• **Material to process**
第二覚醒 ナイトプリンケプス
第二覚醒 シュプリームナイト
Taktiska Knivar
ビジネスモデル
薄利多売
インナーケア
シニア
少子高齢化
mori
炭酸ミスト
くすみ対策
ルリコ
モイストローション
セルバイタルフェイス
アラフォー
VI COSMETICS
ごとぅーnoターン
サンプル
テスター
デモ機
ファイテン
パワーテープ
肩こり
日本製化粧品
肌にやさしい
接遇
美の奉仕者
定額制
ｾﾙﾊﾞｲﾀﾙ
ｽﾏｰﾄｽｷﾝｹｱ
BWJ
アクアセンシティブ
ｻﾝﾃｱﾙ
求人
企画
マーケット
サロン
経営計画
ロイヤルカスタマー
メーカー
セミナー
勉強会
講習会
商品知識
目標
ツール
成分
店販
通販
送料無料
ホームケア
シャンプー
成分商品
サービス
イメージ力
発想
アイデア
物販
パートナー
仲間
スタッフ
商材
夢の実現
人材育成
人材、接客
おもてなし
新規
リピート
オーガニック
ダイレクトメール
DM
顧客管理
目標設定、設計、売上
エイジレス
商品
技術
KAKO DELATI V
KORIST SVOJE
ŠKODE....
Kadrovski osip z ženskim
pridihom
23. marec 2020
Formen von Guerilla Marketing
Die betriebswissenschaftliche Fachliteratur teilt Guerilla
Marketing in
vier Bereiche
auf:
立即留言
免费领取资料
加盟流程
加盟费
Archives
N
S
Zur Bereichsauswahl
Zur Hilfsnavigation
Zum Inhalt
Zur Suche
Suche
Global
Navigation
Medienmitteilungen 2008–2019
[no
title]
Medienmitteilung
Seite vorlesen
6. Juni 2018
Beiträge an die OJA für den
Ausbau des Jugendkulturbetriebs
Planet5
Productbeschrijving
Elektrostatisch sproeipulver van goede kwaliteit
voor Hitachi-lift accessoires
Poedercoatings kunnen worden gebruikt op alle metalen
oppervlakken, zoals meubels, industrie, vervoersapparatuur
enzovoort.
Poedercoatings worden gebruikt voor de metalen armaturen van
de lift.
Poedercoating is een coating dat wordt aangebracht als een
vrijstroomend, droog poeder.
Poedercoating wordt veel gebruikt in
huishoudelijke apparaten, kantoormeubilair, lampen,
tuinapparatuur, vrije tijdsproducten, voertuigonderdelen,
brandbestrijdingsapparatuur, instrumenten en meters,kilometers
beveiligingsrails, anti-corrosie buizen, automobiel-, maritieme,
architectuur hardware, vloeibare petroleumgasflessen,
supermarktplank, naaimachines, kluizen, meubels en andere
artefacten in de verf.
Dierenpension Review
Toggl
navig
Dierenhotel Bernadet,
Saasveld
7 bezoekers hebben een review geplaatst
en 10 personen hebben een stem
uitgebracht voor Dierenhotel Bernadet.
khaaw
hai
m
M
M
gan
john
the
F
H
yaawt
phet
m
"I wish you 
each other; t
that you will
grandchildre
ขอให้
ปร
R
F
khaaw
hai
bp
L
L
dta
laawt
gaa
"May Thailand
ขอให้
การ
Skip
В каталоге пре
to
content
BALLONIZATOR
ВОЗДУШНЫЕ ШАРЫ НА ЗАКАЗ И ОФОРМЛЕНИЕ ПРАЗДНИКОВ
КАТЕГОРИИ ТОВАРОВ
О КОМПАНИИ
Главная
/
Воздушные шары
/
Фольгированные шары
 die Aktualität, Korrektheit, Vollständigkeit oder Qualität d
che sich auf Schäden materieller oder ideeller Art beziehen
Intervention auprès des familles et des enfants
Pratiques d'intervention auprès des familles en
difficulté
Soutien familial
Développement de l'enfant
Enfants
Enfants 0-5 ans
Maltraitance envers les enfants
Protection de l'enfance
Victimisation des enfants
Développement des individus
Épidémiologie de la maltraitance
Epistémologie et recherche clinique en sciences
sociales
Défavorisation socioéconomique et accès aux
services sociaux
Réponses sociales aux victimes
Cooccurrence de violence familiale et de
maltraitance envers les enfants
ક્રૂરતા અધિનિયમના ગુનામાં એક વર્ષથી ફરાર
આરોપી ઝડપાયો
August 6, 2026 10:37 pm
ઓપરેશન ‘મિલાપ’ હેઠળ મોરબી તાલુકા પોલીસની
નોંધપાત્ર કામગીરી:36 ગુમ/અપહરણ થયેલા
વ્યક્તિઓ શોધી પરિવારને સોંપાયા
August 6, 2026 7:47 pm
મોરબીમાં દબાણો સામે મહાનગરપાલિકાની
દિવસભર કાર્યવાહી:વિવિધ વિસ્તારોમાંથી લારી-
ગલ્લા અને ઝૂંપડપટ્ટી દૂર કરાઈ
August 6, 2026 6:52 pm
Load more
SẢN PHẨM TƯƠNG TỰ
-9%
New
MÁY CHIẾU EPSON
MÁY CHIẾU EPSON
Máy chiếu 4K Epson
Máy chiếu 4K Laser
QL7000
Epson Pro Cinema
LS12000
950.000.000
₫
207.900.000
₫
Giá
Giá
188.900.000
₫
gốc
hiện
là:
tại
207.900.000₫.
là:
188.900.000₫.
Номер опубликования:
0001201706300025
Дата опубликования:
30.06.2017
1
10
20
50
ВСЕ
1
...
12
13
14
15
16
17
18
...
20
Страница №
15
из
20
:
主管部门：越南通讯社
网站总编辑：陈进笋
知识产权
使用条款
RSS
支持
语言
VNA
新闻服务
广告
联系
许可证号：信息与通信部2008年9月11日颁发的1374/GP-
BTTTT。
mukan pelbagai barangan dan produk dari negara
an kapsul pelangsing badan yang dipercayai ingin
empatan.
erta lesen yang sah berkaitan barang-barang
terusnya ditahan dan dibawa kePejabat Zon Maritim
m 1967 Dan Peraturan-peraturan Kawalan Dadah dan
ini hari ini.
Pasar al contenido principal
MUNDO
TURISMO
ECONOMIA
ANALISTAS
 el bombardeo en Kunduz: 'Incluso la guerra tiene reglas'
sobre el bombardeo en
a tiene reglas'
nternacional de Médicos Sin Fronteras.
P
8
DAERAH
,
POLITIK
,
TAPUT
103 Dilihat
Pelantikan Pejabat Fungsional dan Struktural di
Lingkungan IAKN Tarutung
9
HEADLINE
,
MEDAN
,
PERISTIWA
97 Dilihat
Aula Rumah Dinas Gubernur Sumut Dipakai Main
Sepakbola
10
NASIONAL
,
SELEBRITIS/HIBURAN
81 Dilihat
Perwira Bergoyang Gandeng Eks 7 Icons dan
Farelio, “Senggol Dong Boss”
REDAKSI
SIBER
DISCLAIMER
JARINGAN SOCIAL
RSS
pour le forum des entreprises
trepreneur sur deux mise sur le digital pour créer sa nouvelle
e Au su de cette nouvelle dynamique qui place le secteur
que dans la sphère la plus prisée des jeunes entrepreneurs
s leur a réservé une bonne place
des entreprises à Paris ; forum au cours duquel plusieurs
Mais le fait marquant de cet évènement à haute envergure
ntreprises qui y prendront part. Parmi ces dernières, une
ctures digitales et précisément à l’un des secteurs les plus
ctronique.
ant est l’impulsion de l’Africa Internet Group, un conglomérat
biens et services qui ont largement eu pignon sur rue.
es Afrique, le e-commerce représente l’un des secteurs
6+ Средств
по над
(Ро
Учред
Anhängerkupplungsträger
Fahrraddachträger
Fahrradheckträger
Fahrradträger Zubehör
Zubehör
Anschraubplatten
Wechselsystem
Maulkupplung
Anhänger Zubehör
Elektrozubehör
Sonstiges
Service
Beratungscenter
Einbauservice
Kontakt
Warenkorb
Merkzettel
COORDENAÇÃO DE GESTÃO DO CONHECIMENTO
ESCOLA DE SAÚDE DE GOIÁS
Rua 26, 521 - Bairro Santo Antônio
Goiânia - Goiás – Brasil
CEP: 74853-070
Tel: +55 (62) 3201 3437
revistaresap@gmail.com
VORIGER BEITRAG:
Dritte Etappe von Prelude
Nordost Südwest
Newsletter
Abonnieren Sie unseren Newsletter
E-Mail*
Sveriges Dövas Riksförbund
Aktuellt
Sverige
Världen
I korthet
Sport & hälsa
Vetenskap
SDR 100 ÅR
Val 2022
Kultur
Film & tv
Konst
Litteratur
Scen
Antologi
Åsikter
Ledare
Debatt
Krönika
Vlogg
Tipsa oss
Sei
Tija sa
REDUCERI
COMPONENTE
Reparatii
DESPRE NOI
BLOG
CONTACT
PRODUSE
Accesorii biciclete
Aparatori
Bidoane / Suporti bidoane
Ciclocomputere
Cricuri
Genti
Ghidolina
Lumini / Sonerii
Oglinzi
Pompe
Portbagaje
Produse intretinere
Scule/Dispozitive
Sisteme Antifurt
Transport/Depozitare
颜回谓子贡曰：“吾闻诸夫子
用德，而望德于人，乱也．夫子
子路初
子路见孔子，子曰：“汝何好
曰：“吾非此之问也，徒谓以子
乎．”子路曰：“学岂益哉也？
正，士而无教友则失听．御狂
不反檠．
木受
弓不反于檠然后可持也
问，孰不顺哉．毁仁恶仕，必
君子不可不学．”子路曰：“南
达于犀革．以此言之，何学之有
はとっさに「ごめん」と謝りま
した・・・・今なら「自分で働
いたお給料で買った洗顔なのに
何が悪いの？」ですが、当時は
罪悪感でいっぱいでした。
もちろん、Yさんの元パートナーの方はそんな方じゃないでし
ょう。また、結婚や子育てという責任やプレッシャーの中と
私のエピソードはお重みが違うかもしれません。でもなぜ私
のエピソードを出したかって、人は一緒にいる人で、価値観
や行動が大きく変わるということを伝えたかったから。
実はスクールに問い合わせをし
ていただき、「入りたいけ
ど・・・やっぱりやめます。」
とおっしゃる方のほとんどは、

• **Your assignment**
Copy the listing verbatim, from its first line down through the line containing "7 bezoekers hebben een review geplaatst", both ends included.

• **Exercise response**
第二覚醒 ナイトプリンケプス
第二覚醒 シュプリームナイト
Taktiska Knivar
ビジネスモデル
薄利多売
インナーケア
シニア
少子高齢化
mori
炭酸ミスト
くすみ対策
ルリコ
モイストローション
セルバイタルフェイス
アラフォー
VI COSMETICS
ごとぅーnoターン
サンプル
テスター
デモ機
ファイテン
パワーテープ
肩こり
日本製化粧品
肌にやさしい
接遇
美の奉仕者
定額制
ｾﾙﾊﾞｲﾀﾙ
ｽﾏｰﾄｽｷﾝｹｱ
BWJ
アクアセンシティブ
ｻﾝﾃｱﾙ
求人
企画
マーケット
サロン
経営計画
ロイヤルカスタマー
メーカー
セミナー
勉強会
講習会
商品知識
目標
ツール
成分
店販
通販
送料無料
ホームケア
シャンプー
成分商品
サービス
イメージ力
発想
アイデア
物販
パートナー
仲間
スタッフ
商材
夢の実現
人材育成
人材、接客
おもてなし
新規
リピート
オーガニック
ダイレクトメール
DM
顧客管理
目標設定、設計、売上
エイジレス
商品
技術
KAKO DELATI V
KORIST SVOJE
ŠKODE....
Kadrovski osip z ženskim
pridihom
23. marec 2020
Formen von Guerilla Marketing
Die betriebswissenschaftliche Fachliteratur teilt Guerilla
Marketing in
vier Bereiche
auf:
立即留言
免费领取资料
加盟流程
加盟费
Archives
N
S
Zur Bereichsauswahl
Zur Hilfsnavigation
Zum Inhalt
Zur Suche
Suche
Global
Navigation
Medienmitteilungen 2008–2019
[no
title]
Medienmitteilung
Seite vorlesen
6. Juni 2018
Beiträge an die OJA für den
Ausbau des Jugendkulturbetriebs
Planet5
Productbeschrijving
Elektrostatisch sproeipulver van goede kwaliteit
voor Hitachi-lift accessoires
Poedercoatings kunnen worden gebruikt op alle metalen
oppervlakken, zoals meubels, industrie, vervoersapparatuur
enzovoort.
Poedercoatings worden gebruikt voor de metalen armaturen van
de lift.
Poedercoating is een coating dat wordt aangebracht als een
vrijstroomend, droog poeder.
Poedercoating wordt veel gebruikt in
huishoudelijke apparaten, kantoormeubilair, lampen,
tuinapparatuur, vrije tijdsproducten, voertuigonderdelen,
brandbestrijdingsapparatuur, instrumenten en meters,kilometers
beveiligingsrails, anti-corrosie buizen, automobiel-, maritieme,
architectuur hardware, vloeibare petroleumgasflessen,
supermarktplank, naaimachines, kluizen, meubels en andere
artefacten in de verf.
Dierenpension Review
Toggl
navig
Dierenhotel Bernadet,
Saasveld
7 bezoekers hebben een review geplaatst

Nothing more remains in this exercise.